● **Extracted entries**:
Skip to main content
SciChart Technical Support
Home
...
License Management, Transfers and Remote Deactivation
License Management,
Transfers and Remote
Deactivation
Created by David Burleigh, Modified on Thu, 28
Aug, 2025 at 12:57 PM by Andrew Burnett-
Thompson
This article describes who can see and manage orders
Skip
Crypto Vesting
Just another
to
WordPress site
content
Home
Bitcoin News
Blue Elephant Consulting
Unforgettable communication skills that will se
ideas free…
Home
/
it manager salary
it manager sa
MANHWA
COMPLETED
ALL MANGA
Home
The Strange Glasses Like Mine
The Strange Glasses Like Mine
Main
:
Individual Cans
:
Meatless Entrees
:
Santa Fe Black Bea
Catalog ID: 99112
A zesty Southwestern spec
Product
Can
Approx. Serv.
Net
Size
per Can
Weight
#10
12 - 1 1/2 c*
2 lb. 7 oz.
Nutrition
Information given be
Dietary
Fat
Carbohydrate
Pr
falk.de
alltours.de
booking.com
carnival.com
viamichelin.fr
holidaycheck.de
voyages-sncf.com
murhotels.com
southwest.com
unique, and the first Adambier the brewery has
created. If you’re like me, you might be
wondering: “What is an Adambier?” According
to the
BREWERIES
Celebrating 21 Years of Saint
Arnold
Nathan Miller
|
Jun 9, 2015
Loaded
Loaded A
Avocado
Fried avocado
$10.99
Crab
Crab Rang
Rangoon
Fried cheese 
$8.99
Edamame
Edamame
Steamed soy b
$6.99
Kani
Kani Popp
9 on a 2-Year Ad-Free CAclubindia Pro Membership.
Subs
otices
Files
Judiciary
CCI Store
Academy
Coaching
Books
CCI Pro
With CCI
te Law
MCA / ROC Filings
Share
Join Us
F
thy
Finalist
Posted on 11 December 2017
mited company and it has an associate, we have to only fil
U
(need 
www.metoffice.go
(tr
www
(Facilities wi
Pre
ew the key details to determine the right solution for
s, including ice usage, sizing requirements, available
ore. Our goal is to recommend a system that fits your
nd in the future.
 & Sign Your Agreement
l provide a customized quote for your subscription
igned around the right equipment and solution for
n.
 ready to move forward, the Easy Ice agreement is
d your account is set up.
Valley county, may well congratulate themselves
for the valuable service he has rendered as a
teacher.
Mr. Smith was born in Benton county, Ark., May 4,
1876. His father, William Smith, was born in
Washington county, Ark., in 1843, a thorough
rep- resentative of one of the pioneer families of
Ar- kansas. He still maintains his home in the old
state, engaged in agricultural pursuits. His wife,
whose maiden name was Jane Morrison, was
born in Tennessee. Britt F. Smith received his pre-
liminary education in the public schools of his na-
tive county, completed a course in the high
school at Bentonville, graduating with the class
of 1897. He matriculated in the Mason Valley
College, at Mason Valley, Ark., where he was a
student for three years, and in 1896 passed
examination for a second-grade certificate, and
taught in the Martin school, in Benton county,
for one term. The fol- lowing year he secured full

● **Exercise objective**:
Quote the lines from the very first one through the line containing "ideas free…", including that line.

● **Response below**:
Skip to main content
SciChart Technical Support
Home
...
License Management, Transfers and Remote Deactivation
License Management,
Transfers and Remote
Deactivation
Created by David Burleigh, Modified on Thu, 28
Aug, 2025 at 12:57 PM by Andrew Burnett-
Thompson
This article describes who can see and manage orders
Skip
Crypto Vesting
Just another
to
WordPress site
content
Home
Bitcoin News
Blue Elephant Consulting
Unforgettable communication skills that will se
ideas free…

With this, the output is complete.